### Text for analysis:
In general, perturbations to the model are consistent with the effects of genetic and pharmacological interventions observed experimentally and provide several important insights. First, partial defects that slow the inhibitor within the upstream LEGI module may not prevent the rapid shutoff of the response or eliminate directional sensing. Second, all the perturbations within the excitable network affect prestimulus activity, responses to uniform stimuli, as well as directional sensing. Thus, mutations which separately alter directional sensing without affecting motility are predicted to be rare, consistent with experience. The previously unexplained correlation among prestimulus activity, the magnitude of the secondary responses to uniform stimuli, and chemotaxis is a natural consequence of the model.

The LEGI-biased excitable network model quite accurately captures the general behavior of chemotactic cells though many challenges remain for future studies. First, it is not understood exactly how or which activity patches lead to pseudopodia. Although any patch might potentially generate a protrusion, obvious mechanical constraints on the basal surface do not completely eliminate the signaling responses, and additionally, not all cytoskeletal responses are accompanied by signaling responses of equal strength. These observations suggest that the components of the excitable network are not obligatorily linked. The excitable network may contain several parallel positive or negative feedback loops, which we have greatly simplified here. Second, our current scheme does not account for the stable polarity which causes some chemotactic cells to turn, rather than establish a new front, toward a new gradient. It is evident to us that an additional slow-acting positive feedback loop could bring polarity to our scheme; this is currently under investigation. Third, the molecular nature of the LEGI inhibitor and the mechanism by which it limits activity of the receptor/G-protein system are unknown. Nevertheless, the model allows us to understand how newly appreciated excitable behavior can be regulated by external cues and satisfactorily accounts for most of the responses of chemotactic cells to spatial and temporal stimuli. This understanding provides a framework for motivating experimentation and interpreting new observations as they emerge.

Materials and Methods

Wild-type Dictyostelium cells (AX2 background) were transformed with GFP-tagged PHCrac, Raf1-RBD, Hspc300, or LimE-RFP by electroporation and cultured axenically in HL5 medium containing G418 (20 μg∕mL) or hygromycin (50 μg∕mL) at 22 °C. TIRFM was carried out in an Olympus IX71 inverted microscope illuminated by a Kr/Ar laser source. Further details can be found in SI Text.

### Work task A:
In the text on the chemotaxis model, at what temperature were the Dictyostelium cells cultured?
### Work task B:
Reproduce the stretch of the text on the chemotaxis model from "Wild-type Dictyostelium cells" through "in SI Text." word for word.

### Stored data:
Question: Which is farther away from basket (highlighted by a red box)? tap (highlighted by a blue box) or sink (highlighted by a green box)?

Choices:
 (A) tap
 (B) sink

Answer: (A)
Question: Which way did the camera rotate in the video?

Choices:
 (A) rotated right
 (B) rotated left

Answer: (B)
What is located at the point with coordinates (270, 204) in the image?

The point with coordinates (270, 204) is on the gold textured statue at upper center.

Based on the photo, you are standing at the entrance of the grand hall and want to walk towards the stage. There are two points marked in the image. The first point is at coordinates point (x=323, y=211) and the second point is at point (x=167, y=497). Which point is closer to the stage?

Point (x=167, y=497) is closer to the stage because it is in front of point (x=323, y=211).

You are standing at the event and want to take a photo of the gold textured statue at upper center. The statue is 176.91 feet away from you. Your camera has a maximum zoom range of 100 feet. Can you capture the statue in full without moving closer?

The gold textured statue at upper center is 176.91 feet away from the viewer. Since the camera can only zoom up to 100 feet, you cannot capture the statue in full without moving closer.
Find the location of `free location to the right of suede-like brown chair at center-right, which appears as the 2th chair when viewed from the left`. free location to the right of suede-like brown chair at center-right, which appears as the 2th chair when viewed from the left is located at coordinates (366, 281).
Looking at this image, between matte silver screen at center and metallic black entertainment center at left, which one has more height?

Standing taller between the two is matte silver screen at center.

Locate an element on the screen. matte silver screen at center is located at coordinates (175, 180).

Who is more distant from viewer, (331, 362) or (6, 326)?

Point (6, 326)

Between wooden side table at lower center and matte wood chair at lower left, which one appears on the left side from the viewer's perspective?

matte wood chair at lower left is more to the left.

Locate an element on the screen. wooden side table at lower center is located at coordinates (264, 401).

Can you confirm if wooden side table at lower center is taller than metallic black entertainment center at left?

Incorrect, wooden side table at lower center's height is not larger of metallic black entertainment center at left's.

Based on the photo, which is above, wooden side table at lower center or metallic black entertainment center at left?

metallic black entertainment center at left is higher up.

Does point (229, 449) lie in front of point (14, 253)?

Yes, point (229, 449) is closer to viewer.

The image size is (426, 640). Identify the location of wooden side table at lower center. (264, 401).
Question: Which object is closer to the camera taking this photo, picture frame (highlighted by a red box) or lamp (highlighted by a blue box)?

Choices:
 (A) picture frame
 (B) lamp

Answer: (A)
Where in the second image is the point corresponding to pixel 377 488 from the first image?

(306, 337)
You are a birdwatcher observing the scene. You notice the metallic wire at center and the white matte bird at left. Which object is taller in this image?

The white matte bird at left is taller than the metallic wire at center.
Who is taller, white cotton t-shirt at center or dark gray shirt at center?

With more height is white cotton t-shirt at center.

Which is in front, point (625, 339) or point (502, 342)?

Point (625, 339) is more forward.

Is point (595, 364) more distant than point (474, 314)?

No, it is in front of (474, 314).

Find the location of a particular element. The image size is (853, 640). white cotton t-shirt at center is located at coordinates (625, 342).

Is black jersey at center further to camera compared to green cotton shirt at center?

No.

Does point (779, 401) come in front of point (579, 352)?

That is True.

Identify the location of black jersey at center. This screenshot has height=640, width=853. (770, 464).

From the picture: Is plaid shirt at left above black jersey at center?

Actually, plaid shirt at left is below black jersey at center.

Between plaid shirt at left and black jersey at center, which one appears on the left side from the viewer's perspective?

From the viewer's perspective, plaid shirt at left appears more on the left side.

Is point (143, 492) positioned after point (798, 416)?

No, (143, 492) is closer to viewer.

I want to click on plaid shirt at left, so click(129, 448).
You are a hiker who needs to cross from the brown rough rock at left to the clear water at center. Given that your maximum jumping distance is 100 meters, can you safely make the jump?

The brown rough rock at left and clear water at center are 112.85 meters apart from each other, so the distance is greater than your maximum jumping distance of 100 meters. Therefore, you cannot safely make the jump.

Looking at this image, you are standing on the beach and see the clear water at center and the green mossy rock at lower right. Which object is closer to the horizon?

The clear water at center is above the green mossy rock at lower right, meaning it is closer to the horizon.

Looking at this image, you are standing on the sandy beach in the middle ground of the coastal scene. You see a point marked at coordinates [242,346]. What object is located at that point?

### Reply A:
22 °C

### Reply B:
Wild-type Dictyostelium cells (AX2 background) were transformed with GFP-tagged PHCrac, Raf1-RBD, Hspc300, or LimE-RFP by electroporation and cultured axenically in HL5 medium containing G418 (20 μg∕mL) or hygromycin (50 μg∕mL) at 22 °C. TIRFM was carried out in an Olympus IX71 inverted microscope illuminated by a Kr/Ar laser source. Further details can be found in SI Text.